**Problem to work on:**
The required output is the full listing below, reproduced word for word.

**Provided information:**
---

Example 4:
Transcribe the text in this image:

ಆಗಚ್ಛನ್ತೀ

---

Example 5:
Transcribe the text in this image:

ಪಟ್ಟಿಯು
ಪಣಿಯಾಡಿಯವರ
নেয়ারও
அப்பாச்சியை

**Solution to the exercise:**
---

Example 4:
Transcribe the text in this image:

ಆಗಚ್ಛನ್ತೀ

---

Example 5:
Transcribe the text in this image:

ಪಟ್ಟಿಯು
ಪಣಿಯಾಡಿಯವರ
নেয়ারও
அப்பாச்சியை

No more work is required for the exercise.